**Lesetext**.
▶
Bedeutung der Zuverlässigkeit im Gewerberecht 

Die Zuverlässigkeit ist einer der zentralen Rechtsbegriffe im deutschen Wirtschaftsverwaltungsrecht. Mit der Zuverlässigkeit wird die charakterliche Eignung einer Person beschrieben, die erforderlich ist, um ein Gewerbe zu betreiben. Fehlt diese charakterliche Eignung, gilt die Person als unzuverlässig und darf ihr Gewerbe nicht weiter betreiben. Erfüllt also ein Gewerbetreibender die Voraussetzungen der Zuverlässigkeit nicht oder nicht mehr, wird ihm deshalb der Betrieb des Gewerbes untersagt oder die Gewerbeerlaubnis entzogen. Die genaue rechtliche Ausgestaltung des Verbots hängt von der Art des Gewerbes ab.

Erlaubnisfreie Gewerbe werden von der zuständigen Behörde untersagt. Bei einem erlaubnispflichtigen Gewerbe muss die Behörde die Zuverlässigkeit von Amts wegen prüfen. Ist die Person, die den Antrag auf Erteilung der Gewerbeerlaubnis gestellt hat, von Anfang an unzuverlässig, wird die Erlaubnis gar nicht erst erteilt. Stellt sich die Unzuverlässigkeit erst später heraus, wird die Erlaubnis zum Betrieb des Gewerbes widerrufen. Die Folgen der Unzuverlässigkeit sind aber in beiden Fällen gleich: Das Gewerbe ist künftig verboten. Es darf also gar nicht erst eröffnet werden beziehungsweise das laufende Geschäft muss geschlossen werden.

Wann liegt Unzuverlässigkeit vor?

Trotz ihrer immensen Bedeutung für Selbstständige und ihre schwerwiegenden Konsequenzen ist weder die Zuverlässigkeit noch ihr Gegenstück, die Unzuverlässigkeit gesetzlich definiert. Es handelt sich deshalb um unbestimmte Rechtsbegriffe, die von der Verwaltung und den Gerichten ausgefüllt werden müssen. Es gibt keine einzelnen Merkmale, die für die Zuverlässigkeit zu erfüllen sind. Vielmehr ist für die Frage, ob der oder die Gewerbetreibende zuverlässig oder unzuverlässig ist, das Gesamtbild entscheidend. Unzuverlässig sind deshalb Personen, die nach dem Gesamteindruck ihres Verhaltens nicht die Gewähr dafür bieten, ihr Gewerbe in der Zukunft ordnungsgemäß zu betreiben. Das ist z. B. der Fall, wenn öffentliche Abgaben wie die Steuern oder Sozialversicherungsbeiträge nicht gezahlt werden, Arbeitnehmer illegal beschäftigt werden oder der Gewerbetreibende wegen bestimmter Straftaten (z. B. Untreue, Bestechung, Verletzung der Buchführungspflicht, Insolvenzverschleppung oder Unterschlagung) rechtskräftig verurteilt wurde.
◀
**Aufgabenstellung**.
1) Wie lässt sich der Absatz im Text über die Zuverlässigkeit, der mit „Erlaubnisfreie Gewerbe werden“ beginnt, als knappe Liste fassen, ohne dass seine wesentlichen Fakten verloren gehen?
2) Schreiben Sie aus dem Text über die Zuverlässigkeit die Stelle wörtlich ab, die mit „Erlaubnisfreie Gewerbe werden“ anfängt und bis einschließlich „liegt Unzuverlässigkeit vor?“ reicht.
Das Material hat mit dem Text über die Zuverlässigkeit nichts zu tun.

**Bereitgestellte Daten**.
▶
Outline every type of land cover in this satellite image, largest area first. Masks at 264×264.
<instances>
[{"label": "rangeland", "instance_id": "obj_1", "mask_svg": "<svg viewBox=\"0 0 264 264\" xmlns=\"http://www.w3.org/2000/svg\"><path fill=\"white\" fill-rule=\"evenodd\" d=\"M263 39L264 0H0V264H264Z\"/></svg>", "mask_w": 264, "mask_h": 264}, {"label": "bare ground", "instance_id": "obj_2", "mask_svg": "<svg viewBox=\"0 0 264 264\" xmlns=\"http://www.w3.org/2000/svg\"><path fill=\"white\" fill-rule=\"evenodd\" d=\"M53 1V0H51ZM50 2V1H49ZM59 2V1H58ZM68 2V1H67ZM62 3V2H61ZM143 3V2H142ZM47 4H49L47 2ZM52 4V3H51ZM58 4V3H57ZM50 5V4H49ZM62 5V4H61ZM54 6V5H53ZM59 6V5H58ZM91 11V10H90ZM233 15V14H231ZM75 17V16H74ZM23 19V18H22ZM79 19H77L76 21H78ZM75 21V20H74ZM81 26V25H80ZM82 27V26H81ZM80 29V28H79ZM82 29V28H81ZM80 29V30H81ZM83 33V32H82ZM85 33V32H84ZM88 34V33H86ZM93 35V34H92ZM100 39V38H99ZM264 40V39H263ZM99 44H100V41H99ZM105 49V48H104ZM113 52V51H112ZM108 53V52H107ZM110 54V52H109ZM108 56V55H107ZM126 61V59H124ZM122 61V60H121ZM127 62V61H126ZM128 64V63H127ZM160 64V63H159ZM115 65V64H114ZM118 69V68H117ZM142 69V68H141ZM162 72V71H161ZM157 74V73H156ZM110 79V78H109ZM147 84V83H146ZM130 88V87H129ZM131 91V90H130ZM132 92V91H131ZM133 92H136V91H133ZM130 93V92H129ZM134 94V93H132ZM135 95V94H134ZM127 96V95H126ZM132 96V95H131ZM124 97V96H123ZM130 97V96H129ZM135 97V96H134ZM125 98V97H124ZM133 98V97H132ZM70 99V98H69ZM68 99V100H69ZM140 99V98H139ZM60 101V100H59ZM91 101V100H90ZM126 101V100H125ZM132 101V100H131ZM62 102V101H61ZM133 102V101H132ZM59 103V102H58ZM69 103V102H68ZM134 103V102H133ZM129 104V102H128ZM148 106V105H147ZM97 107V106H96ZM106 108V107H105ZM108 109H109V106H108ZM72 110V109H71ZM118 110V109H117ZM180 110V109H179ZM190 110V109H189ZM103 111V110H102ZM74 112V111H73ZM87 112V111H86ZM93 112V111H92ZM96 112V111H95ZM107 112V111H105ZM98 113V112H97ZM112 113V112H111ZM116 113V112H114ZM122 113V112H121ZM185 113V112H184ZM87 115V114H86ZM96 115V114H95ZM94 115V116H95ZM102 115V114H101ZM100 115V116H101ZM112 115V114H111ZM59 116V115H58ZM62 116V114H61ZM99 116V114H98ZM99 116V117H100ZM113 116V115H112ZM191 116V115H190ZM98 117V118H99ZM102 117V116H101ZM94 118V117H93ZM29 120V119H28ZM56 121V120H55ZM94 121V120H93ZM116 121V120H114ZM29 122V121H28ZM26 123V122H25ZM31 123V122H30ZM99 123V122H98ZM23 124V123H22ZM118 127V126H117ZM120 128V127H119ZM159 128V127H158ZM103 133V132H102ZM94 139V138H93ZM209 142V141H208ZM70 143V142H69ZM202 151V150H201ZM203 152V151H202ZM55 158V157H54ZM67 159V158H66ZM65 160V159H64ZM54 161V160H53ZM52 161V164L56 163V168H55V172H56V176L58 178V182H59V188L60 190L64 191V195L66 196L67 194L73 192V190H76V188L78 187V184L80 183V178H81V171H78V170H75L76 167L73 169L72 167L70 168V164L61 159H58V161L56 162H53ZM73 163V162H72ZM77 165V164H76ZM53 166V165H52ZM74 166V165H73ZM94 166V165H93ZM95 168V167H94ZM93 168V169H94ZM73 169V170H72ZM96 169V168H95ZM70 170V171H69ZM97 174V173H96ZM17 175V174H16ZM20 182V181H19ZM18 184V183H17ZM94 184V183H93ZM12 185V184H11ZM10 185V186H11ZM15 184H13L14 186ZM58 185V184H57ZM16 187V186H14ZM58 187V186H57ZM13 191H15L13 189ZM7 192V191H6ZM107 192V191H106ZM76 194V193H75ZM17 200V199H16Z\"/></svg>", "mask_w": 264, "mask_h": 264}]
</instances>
◀
**Lösungen je Aufgabe**.
1)
- Erlaubnisfreie Gewerbe: Die zuständige Behörde untersagt sie.
- Erlaubnispflichtige Gewerbe: Die Behörde prüft die Zuverlässigkeit von Amts wegen.
- Antragsteller von Anfang an unzuverlässig: Die Erlaubnis wird gar nicht erst erteilt.
- Unzuverlässigkeit zeigt sich erst später: Die Erlaubnis wird widerrufen.
- Folge in beiden Fällen: Das Gewerbe ist künftig verboten. Es darf nicht eröffnet werden, oder das laufende Geschäft muss geschlossen werden.

2)
Erlaubnisfreie Gewerbe werden von der zuständigen Behörde untersagt. Bei einem erlaubnispflichtigen Gewerbe muss die Behörde die Zuverlässigkeit von Amts wegen prüfen. Ist die Person, die den Antrag auf Erteilung der Gewerbeerlaubnis gestellt hat, von Anfang an unzuverlässig, wird die Erlaubnis gar nicht erst erteilt. Stellt sich die Unzuverlässigkeit erst später heraus, wird die Erlaubnis zum Betrieb des Gewerbes widerrufen. Die Folgen der Unzuverlässigkeit sind aber in beiden Fällen gleich: Das Gewerbe ist künftig verboten. Es darf also gar nicht erst eröffnet werden beziehungsweise das laufende Geschäft muss geschlossen werden.

Wann liegt Unzuverlässigkeit vor?